* **Data under study**
--------------------

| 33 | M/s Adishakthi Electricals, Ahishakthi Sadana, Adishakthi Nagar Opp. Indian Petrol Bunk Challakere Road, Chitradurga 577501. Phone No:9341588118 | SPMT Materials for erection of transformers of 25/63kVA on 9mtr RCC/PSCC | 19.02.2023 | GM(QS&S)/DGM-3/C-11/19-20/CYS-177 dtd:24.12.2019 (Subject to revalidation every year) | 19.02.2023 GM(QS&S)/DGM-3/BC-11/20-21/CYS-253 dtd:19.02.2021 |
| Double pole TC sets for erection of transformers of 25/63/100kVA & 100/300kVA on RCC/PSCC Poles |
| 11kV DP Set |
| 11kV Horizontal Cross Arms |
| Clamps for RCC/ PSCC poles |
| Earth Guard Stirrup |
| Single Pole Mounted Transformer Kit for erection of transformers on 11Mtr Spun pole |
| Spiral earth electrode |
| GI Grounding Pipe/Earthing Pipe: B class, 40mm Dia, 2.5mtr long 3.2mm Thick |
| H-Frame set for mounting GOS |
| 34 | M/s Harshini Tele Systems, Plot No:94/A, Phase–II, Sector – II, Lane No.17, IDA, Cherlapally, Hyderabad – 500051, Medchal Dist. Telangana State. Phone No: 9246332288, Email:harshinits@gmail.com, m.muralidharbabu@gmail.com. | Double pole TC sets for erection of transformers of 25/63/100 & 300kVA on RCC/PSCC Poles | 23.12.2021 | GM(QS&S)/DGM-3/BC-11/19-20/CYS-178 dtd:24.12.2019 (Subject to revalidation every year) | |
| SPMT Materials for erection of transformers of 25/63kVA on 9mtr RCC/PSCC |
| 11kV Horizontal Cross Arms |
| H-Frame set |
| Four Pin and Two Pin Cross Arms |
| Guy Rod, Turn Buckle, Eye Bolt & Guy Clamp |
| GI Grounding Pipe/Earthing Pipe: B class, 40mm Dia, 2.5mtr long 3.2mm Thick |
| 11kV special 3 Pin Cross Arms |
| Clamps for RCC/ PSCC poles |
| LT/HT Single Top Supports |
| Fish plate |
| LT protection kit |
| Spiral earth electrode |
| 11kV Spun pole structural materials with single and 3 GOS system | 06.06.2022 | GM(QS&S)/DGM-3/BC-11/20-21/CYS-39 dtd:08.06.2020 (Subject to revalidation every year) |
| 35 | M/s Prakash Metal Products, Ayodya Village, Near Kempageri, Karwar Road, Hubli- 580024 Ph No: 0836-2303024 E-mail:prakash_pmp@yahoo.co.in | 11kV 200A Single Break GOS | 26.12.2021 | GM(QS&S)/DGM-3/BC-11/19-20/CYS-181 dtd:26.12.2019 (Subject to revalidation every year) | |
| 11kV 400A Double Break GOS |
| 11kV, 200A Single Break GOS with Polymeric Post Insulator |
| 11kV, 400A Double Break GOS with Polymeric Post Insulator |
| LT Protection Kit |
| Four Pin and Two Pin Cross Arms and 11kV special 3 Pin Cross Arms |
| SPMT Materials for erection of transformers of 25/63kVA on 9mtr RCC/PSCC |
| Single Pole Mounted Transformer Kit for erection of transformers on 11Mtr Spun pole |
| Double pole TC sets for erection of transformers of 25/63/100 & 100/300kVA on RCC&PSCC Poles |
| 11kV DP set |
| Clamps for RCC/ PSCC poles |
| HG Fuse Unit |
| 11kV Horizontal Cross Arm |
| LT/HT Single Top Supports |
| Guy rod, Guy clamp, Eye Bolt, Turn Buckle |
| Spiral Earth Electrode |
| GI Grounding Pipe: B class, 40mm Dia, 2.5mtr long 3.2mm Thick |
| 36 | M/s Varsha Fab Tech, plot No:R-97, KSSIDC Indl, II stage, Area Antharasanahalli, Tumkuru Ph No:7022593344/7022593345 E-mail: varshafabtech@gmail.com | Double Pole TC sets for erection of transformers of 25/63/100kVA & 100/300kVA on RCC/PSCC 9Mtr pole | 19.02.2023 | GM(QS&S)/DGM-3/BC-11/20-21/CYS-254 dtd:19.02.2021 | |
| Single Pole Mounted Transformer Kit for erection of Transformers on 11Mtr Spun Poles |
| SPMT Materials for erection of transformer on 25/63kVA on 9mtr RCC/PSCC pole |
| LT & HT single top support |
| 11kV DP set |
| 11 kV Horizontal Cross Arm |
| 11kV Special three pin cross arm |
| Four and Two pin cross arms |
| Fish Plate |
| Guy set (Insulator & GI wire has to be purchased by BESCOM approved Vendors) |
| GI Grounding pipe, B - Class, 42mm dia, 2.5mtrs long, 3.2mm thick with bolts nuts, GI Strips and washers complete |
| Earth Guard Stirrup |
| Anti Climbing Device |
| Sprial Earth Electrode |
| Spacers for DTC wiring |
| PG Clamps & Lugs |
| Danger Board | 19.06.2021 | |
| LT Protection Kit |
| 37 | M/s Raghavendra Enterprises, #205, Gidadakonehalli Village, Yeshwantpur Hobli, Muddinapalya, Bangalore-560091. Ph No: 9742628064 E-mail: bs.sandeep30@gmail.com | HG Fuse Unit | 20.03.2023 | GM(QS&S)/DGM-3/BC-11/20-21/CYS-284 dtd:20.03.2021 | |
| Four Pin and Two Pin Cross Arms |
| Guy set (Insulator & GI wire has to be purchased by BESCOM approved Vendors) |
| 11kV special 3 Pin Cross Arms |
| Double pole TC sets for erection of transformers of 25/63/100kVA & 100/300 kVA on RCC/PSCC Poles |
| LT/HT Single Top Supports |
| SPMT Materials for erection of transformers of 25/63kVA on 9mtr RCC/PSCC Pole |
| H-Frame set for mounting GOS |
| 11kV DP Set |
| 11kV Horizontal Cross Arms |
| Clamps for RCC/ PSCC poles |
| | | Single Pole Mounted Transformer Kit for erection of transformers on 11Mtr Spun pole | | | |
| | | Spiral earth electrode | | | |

--------------------

Each line of the material that has the word "every" belongs in the answer.

| 33 | M/s Adishakthi Electricals, Ahishakthi Sadana, Adishakthi Nagar Opp. Indian Petrol Bunk Challakere Road, Chitradurga 577501. Phone No:9341588118 | SPMT Materials for erection of transformers of 25/63kVA on 9mtr RCC/PSCC | 19.02.2023 | GM(QS&S)/DGM-3/C-11/19-20/CYS-177 dtd:24.12.2019 (Subject to revalidation every year) | 19.02.2023 GM(QS&S)/DGM-3/BC-11/20-21/CYS-253 dtd:19.02.2021 |
| 34 | M/s Harshini Tele Systems, Plot No:94/A, Phase–II, Sector – II, Lane No.17, IDA, Cherlapally, Hyderabad – 500051, Medchal Dist. Telangana State. Phone No: 9246332288, Email:harshinits@gmail.com, m.muralidharbabu@gmail.com. | Double pole TC sets for erection of transformers of 25/63/100 & 300kVA on RCC/PSCC Poles | 23.12.2021 | GM(QS&S)/DGM-3/BC-11/19-20/CYS-178 dtd:24.12.2019 (Subject to revalidation every year) | |
| 11kV Spun pole structural materials with single and 3 GOS system | 06.06.2022 | GM(QS&S)/DGM-3/BC-11/20-21/CYS-39 dtd:08.06.2020 (Subject to revalidation every year) |
| 35 | M/s Prakash Metal Products, Ayodya Village, Near Kempageri, Karwar Road, Hubli- 580024 Ph No: 0836-2303024 E-mail:prakash_pmp@yahoo.co.in | 11kV 200A Single Break GOS | 26.12.2021 | GM(QS&S)/DGM-3/BC-11/19-20/CYS-181 dtd:26.12.2019 (Subject to revalidation every year) | |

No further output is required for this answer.